> _DATA EXCERPTS_
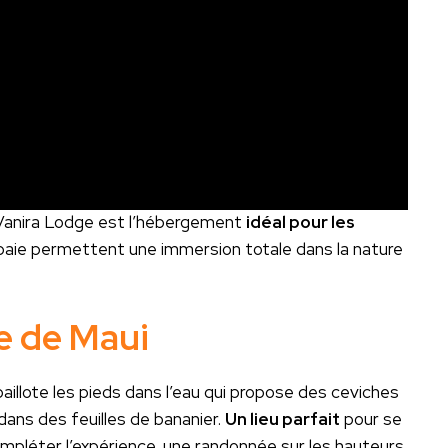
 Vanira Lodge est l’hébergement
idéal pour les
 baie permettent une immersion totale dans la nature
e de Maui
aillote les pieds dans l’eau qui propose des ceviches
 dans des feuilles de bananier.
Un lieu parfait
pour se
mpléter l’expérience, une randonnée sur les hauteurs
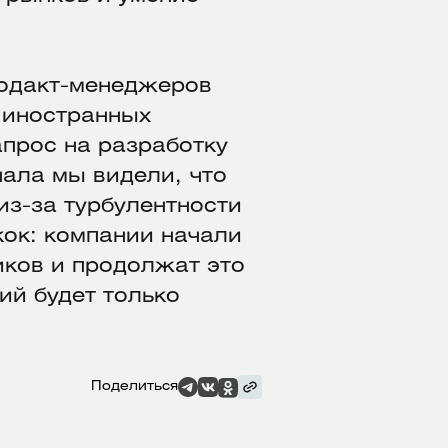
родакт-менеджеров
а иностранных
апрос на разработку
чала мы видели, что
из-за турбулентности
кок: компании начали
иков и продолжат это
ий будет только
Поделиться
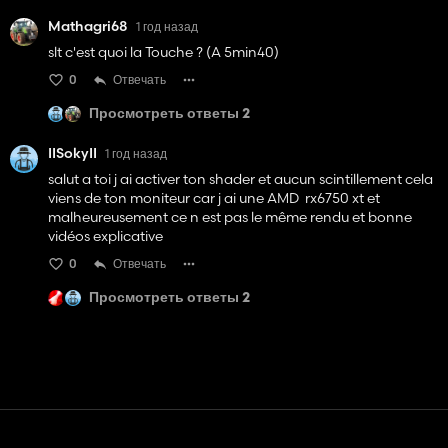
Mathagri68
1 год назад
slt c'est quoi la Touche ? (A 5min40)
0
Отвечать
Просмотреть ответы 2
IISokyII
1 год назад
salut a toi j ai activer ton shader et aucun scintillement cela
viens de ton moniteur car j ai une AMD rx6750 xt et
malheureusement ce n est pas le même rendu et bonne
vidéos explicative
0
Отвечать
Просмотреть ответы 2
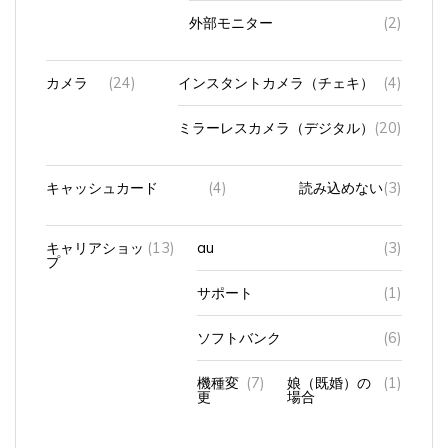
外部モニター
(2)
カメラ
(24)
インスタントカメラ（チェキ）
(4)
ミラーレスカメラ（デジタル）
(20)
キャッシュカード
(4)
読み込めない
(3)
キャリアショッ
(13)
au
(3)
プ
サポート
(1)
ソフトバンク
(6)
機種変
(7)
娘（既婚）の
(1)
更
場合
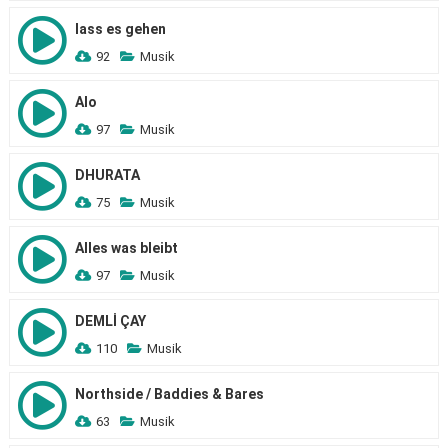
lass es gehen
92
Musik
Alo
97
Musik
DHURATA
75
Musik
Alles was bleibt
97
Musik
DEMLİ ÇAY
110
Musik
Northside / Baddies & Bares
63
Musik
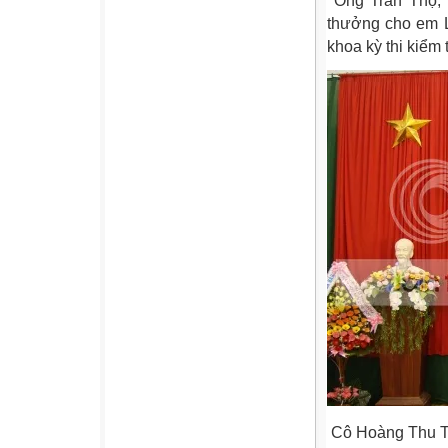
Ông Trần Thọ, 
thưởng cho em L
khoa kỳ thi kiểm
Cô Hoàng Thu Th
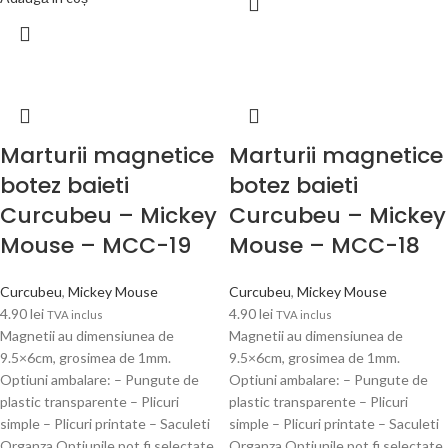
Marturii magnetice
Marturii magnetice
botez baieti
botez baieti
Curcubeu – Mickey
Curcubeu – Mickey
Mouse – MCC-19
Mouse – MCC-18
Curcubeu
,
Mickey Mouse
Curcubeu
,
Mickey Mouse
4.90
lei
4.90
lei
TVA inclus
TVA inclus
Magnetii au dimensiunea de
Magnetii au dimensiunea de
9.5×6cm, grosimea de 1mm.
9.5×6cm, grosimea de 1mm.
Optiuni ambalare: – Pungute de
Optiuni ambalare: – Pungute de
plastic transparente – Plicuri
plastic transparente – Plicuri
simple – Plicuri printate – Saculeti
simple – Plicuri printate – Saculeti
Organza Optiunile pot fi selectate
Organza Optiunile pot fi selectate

> _PROBLEM REQUIREMENTS_
Can you turn every line of text from the entries above into one numbered list, skipping any blank lines and leaving out the pictures?

> _SOLUTION BELOW_
1.  Vanira Lodge est l’hébergement
2. idéal pour les
3.  baie permettent une immersion totale dans la nature
4. e de Maui
5. aillote les pieds dans l’eau qui propose des ceviches
6.  dans des feuilles de bananier.
7. Un lieu parfait
8. pour se
9. mpléter l’expérience, une randonnée sur les hauteurs
10. родакт-менеджеров
11. а иностранных
12. апрос на разработку
13. чала мы видели, что
14. из-за турбулентности
15. кок: компании начали
16. иков и продолжат это
17. ий будет только
18. Поделиться
19. Mathagri68
20. 1 год назад
21. slt c'est quoi la Touche ? (A 5min40)
22. 0
23. Отвечать
24. Просмотреть ответы 2
25. IISokyII
26. 1 год назад
27. salut a toi j ai activer ton shader et aucun scintillement cela
28. viens de ton moniteur car j ai une AMD rx6750 xt et
29. malheureusement ce n est pas le même rendu et bonne
30. vidéos explicative
31. 0
32. Отвечать
33. Просмотреть ответы 2
34. 外部モニター
35. (2)
36. カメラ
37. (24)
38. インスタントカメラ（チェキ）
39. (4)
40. ミラーレスカメラ（デジタル）
41. (20)
42. キャッシュカード
43. (4)
44. 読み込めない
45. (3)
46. キャリアショッ
47. (13)
48. au
49. (3)
50. プ
51. サポート
52. (1)
53. ソフトバンク
54. (6)
55. 機種変
56. (7)
57. 娘（既婚）の
58. (1)
59. 更
60. 場合
61. lass es gehen
62. 92
63. Musik
64. Alo
65. 97
66. Musik
67. DHURATA
68. 75
69. Musik
70. Alles was bleibt
71. 97
72. Musik
73. DEMLİ ÇAY
74. 110
75. Musik
76. Northside / Baddies & Bares
77. 63
78. Musik
79. Ông Trần Thọ, 
80. thưởng cho em L
81. khoa kỳ thi kiểm
82. Cô Hoàng Thu Th
83. Marturii magnetice
84. Marturii magnetice
85. botez baieti
86. botez baieti
87. Curcubeu – Mickey
88. Curcubeu – Mickey
89. Mouse – MCC-19
90. Mouse – MCC-18
91. Curcubeu
92. ,
93. Mickey Mouse
94. Curcubeu
95. ,
96. Mickey Mouse
97. 4.90
98. lei
99. 4.90
100. lei
101. TVA inclus
102. TVA inclus
103. Magnetii au dimensiunea de
104. Magnetii au dimensiunea de
105. 9.5×6cm, grosimea de 1mm.
106. 9.5×6cm, grosimea de 1mm.
107. Optiuni ambalare: – Pungute de
108. Optiuni ambalare: – Pungute de
109. plastic transparente – Plicuri
110. plastic transparente – Plicuri
111. simple – Plicuri printate – Saculeti
112. simple – Plicuri printate – Saculeti
113. Organza Optiunile pot fi selectate
114. Organza Optiunile pot fi selectate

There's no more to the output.